14 Kasım 2009 Cumartesi

Haçlı Savaşı zihniyeti


Medyadaki haberlere bakıyorum, ortaya şöyle bir tablo çıkıyor. Kewell ve Nonda gidiyor, Ayhan askerlikten yırtmak için takım arıyor, Elano mutsuz o da gidici, Leo Franco'dan memnuniyetsizlik var seneye yolcu, Arda devre arasında başka bir takıma gidiyor, keza Servet de İngiltere'de dev kulüpleri peşine takmış o da gidecek.
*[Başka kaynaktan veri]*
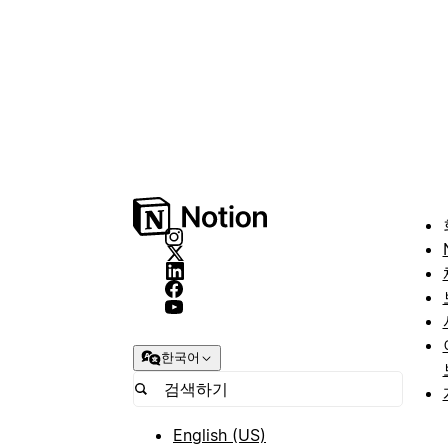
한국어
English (US)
Hakan Balta'ya Almanya'dan pek çok kulüp talip eh onu da bırakmazlar, Mehmet Topal form tutmaya başladı yine İspanya'dan talipleri var. Teknik direktör Rijkaard yüzde yüz sezon sonu gidiyor, onu da unutmamak lazım.
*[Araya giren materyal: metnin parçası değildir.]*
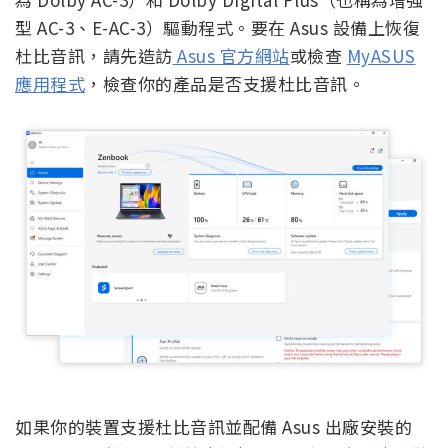
型 AC-3、E-AC-3）驅動程式。要在 Asus 設備上恢復
杜比音訊，請先造訪
Asus 官方網站
或檢查
MyASUS
應用程式
，檢查你的產品是否支援杜比音訊。
如果你的裝置支援杜比音訊並配備 Asus 出廠安裝的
Baros da birkaç ay yok, onu da hesaba kattıktan sonra kim kalıyor bu takımda merak ettim. Herkes yolcu, herkesin talibi var, medyadaki varolan tabloya bakınca şunu söylemek mümkün, Galatasaray ligin ikinci yarısında sahaya A2 takviyesiyle çıkabilir ancak.

Bu görüntü içinde söyleyebileceğim tek şeyi açıkça yazamıyorum ne yazık ki. Çünkü +18 uyarısı koyamıyorum bloğa.

Yaşım 34 hatta 35'e girmeme az kaldı. Futbola aklımın erdiği süreç 10'dur. Yani 24 yıldır Türkiye'deki futbolu takip ediyorum. Ama 24 yıl içinde ben medyanın bir takım üstüne bu denli çinkin iftiralar, yalanlar ve açık saldırılarla gittiğini görmedim. Birtakım embesiller, sinir katsayısını fırlatacak yazılar yazıyor, bazı embesiller ana-avrat küfür ediyor ve en önemlisi her gün hiç hız kesmeden yalan, yönlendirme ve aşağılama kokan haberler gazetelerde, televizyonlarda ve internet sitelerinde yer alıyor. Cidden yapılanları isimlendirmek konusunda güçlük yaşıyorum.

Yapılmak istenilen, makul bir süreliğine -mesela 3 yıl olabilir- Türkiye'de tek bir güç yaratmak. Çünkü birileri tarihe geçmek istiyor. Tarihe geçmek, stat yaptırmakla, rakibine sadece kendi aranda yaptığın maçlarla üstünlük kurmakla, mali başarıyla -ki ortada mali bir başarı yoktur borç 200 milyon dolara gelmiştir- olmuyor.

Tarih, müzenizdeki kupalara bakar ve size doğru yanıtı verir. Şimdi, başarının temel kuralına baktığım zaman, hangi yönden bakarsam bakayım benim gördüğüm manzara şu; Eşit sayıda şampiyonluk, fark atılmış Türkiye Kupası sayısı, ismi birçok kez değişen Türkiye Kupası sayısında yarı yarıya gibi bir fark var. Ve tüm bunların üstüne iki de Avrupa Kupası sıkıştırılmış. -sıkıştırılmış diyorum, çünkü birileri köşeye sıkıştı ya da bir yerlerine sıkıştırıldı-

Şimdi diyelim ki, sen arkana her türlü gücü alıp, topunu tüfeğini kuşanıp, türlü çirkinliklerle 3 yıl şampiyon olup tarihinde başaramadığın bir şeyi başardın. Bu seni mutlu edecek mi, seni izleyenleri, sana gönül verenleri mutlu edecek mi? Size mutluluklar o zaman. Ama şunu da eklemek gerekir ki, bu Haçlı zihniyeti ile başarıya ulaşılamaz.